Interessa referir que estas decisões foram proferidas em situações às quais se aplicava a versão originária do artigo 7.º do Decreto-Lei n.º172-B/86, ou seja, em situações abrangidas pelo prazo de prescrição de cinco anos, prazo que, por relativamente curto, deve implicar que o seu início coincida com a data do conhecimento do direito pelo respectivo titular.

Actualmente, os herdeiros do titular de certificados de aforro dispõem do prazo de dez anos para requererem a transmissão dos títulos a seu favor ou, o respectivo reembolso, estando, assim, ultrapassada a exiguidade que se reconhecia ao prazo primitivo (cinco anos) para a prescrição se verificar.
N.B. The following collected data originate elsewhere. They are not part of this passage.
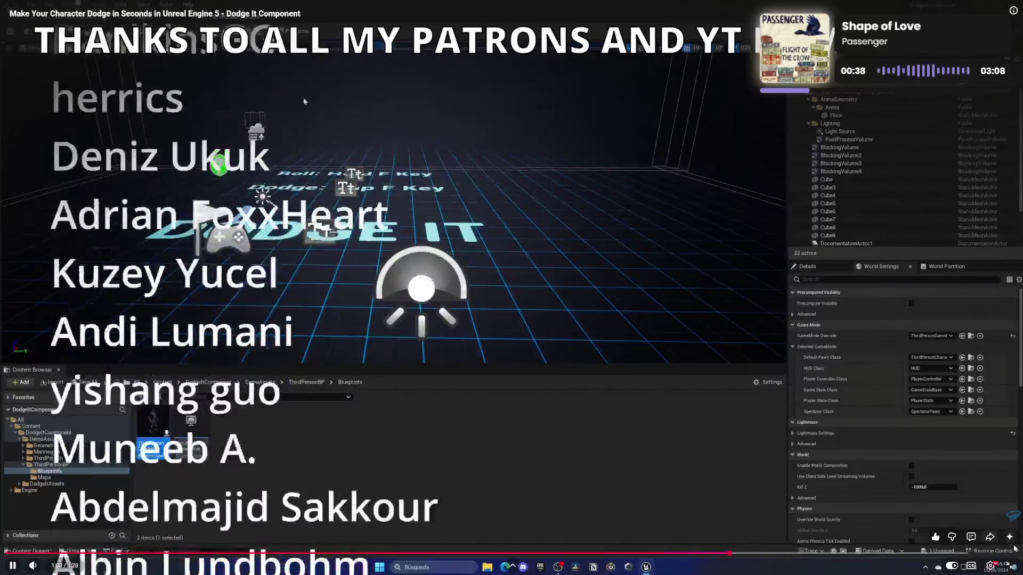
Step: Exit full screen, pause the tutorial, and close the browser
key(Escape)
click(606, 218)
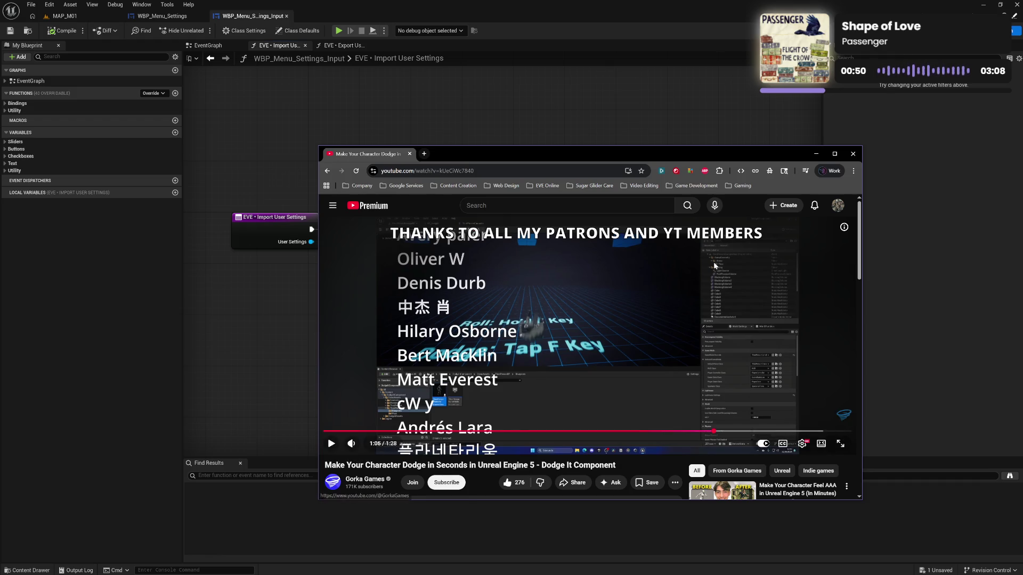
click(853, 157)
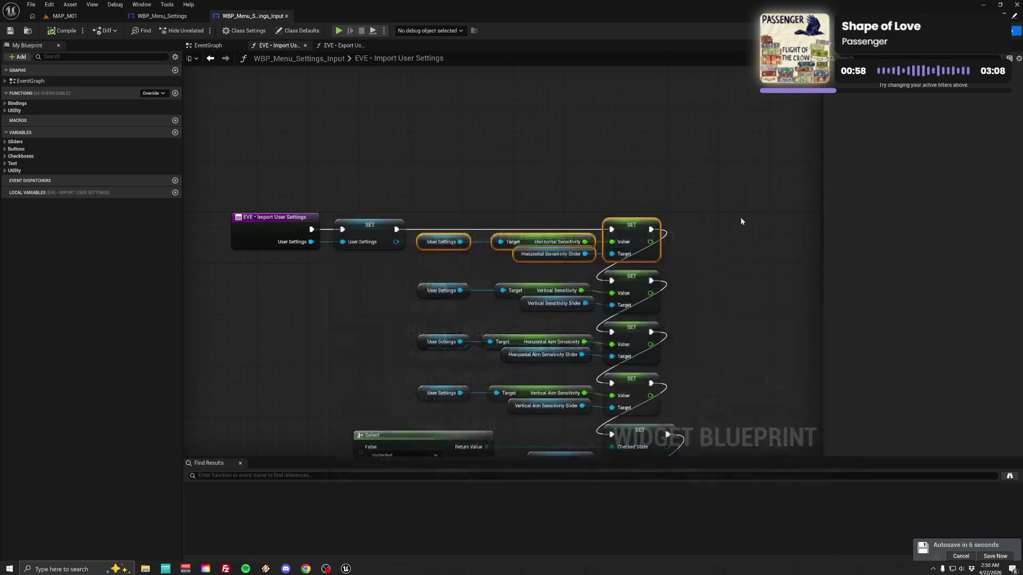
Step: Recompile the settings widget blueprint after panning to the Select node
drag(715, 324, 685, 270)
Por outro lado, interessa muito especialmente sublinhar a criação do registo central de certificados de aforro, operada pelo Decreto-Lei n.º 47/2008, de 13 de Março, com o aditamento do artigo 9.º-A ao Decreto-Lei n.º 122/2002, que, recorde-se, tem por expressa finalidade possibilitar a obtenção de informação sobre a existência de certificados de aforro e sobre a identificação do respectivo titular (n.º 1).

De acordo com o disposto nos n.os 4 e 5 do citado artigo 9.º-A, os herdeiros têm legitimidade para requerer ao IGCP, entidade responsável pela gestão daquele registo central, informações acerca das contas do titular de certificados de aforro falecido, as quais serão prestadas mediante comprovação do respectivo óbito[37].
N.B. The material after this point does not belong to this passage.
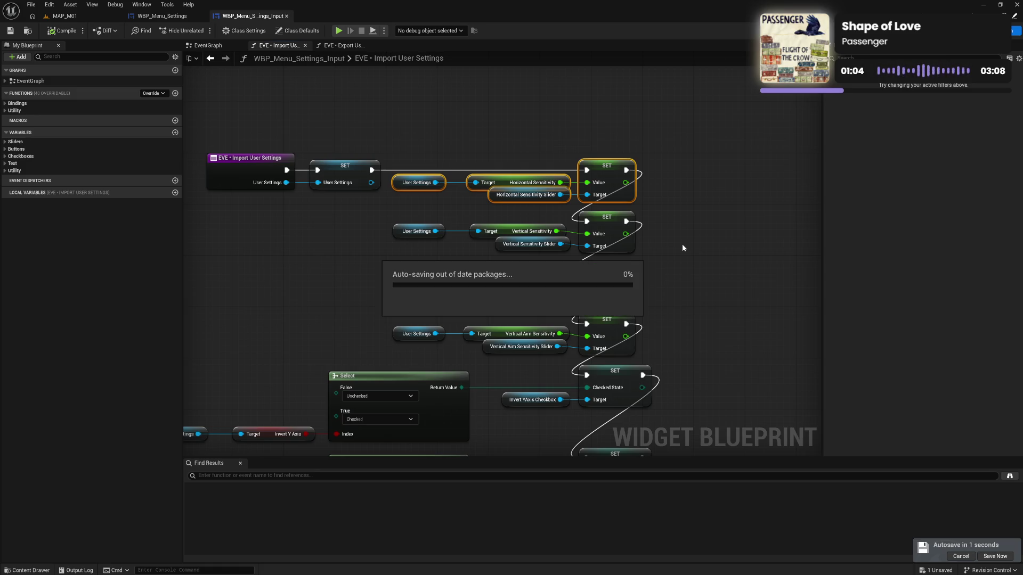
click(683, 245)
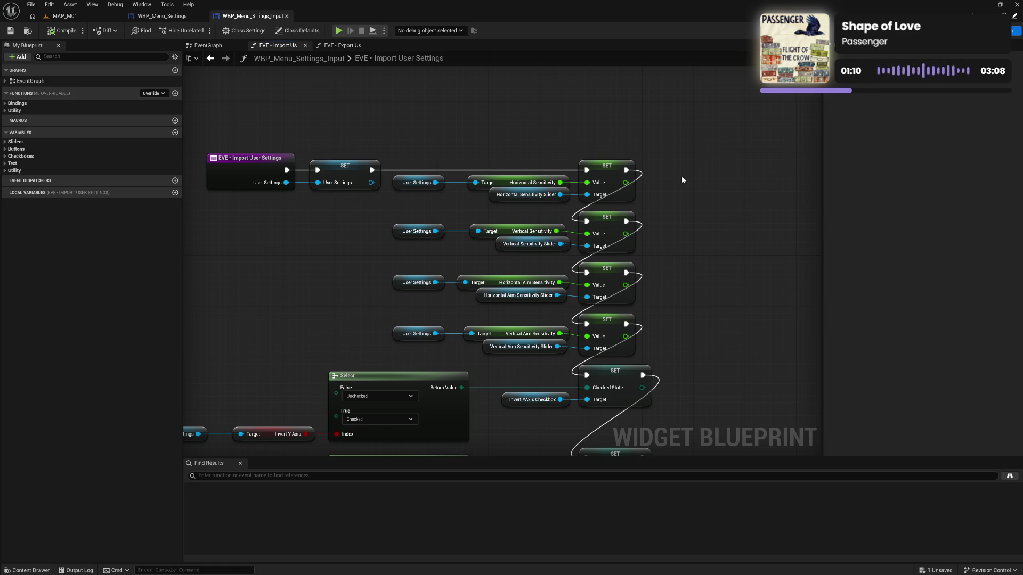
click(68, 35)
Step: Save the unsaved CameraDirector asset and minimize the Unreal Editor
click(936, 571)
Com a instituição do registo central de certificados de aforro, parece-nos manifestamente inviável a alegação do desconhecimento, pelos herdeiros, da existência de certificados de que era titular o de cujus. A lei faculta-lhes, presentemente, um meio muito simples e eficaz para a obtenção de tal informação, a qual, para mais, pode ser obtida num prazo mais que razoável, de dez anos. Só por manifesto desinteresse ou negligência permanecerão os herdeiros do aforrista na ignorância desta parte do acervo da sua herança.

Consideramos, portanto, que o prazo de dez anos, previsto no artigo 7.º, n.º 1, do Decreto-Lei n.º 172-B/86, para os herdeiros de titular de certificados de aforro requererem a transmissão da totalidade das unidades que os constituem ou o respectivo reembolso, sob pena de prescrição e consequente abandono a favor do Fundo de Regularização da Dívida Pública, deve contar-se a partir do falecimento do titular[38].

Sendo os certificados de aforro transmissíveis unicamente por morte do seu subscritor, é esse o evento que vai permitir o desencadeamento dos mecanismos agora legalmente previstos, tendentes à obtenção das informações quanto à existência daqueles títulos e respectivos saldos e à sua transmissão sucessória. A partir dessa data, os interessados – herdeiros – podem, querendo, exercer o direito que lhes é conferido à informação e, eventualmente, à transmissão dos certificados ou ao reembolso do seu valor.

Trata-se, a nosso ver, de um entendimento que se apoia no artigo 306.º, n.º 1 – 1.ª parte, do Código Civil, e no sistema objectivo aí adoptado que, como já se disse, dispensa qualquer conhecimento por parte do titular do direito.

A eventual injustiça que este sistema possa comportar é, como salienta ANTÓNIO MENEZES CORDEIRO, «temperada pelas regras atinentes à suspensão da prescrição»[39].

A este propósito, se o titular demonstrar que esteve impedido de ter o conhecimento do facto gerador do seu direito (a morte do de cujus), deve entender-se que esteve impedido de o exercer, podendo verificar-se, portanto, o fundamento de suspensão previsto no artigo 321.º, n.º 1, do Código Civil[40].

V

Em face do exposto, formula-se a seguinte conclusão:


– O prazo de dez anos, estabelecido no artigo 7.º, n.º 1, do Decreto-Lei n.º 172-B/86, de 30 de Junho, para os herdeiros do titular de certificados de aforro requererem a transmissão da totalidade das unidades que os constituem ou o respectivo reembolso, sob pena de prescrição a favor do Fundo de Regularização da Dívida Pública, prevista no n.º 2 da mesma disposição, deve contar-se a partir da data do falecimento do titular aforrador, em conformidade com a regra acolhida no artigo 306.º, n.º 1 – 1.ª parte, do Código Civil.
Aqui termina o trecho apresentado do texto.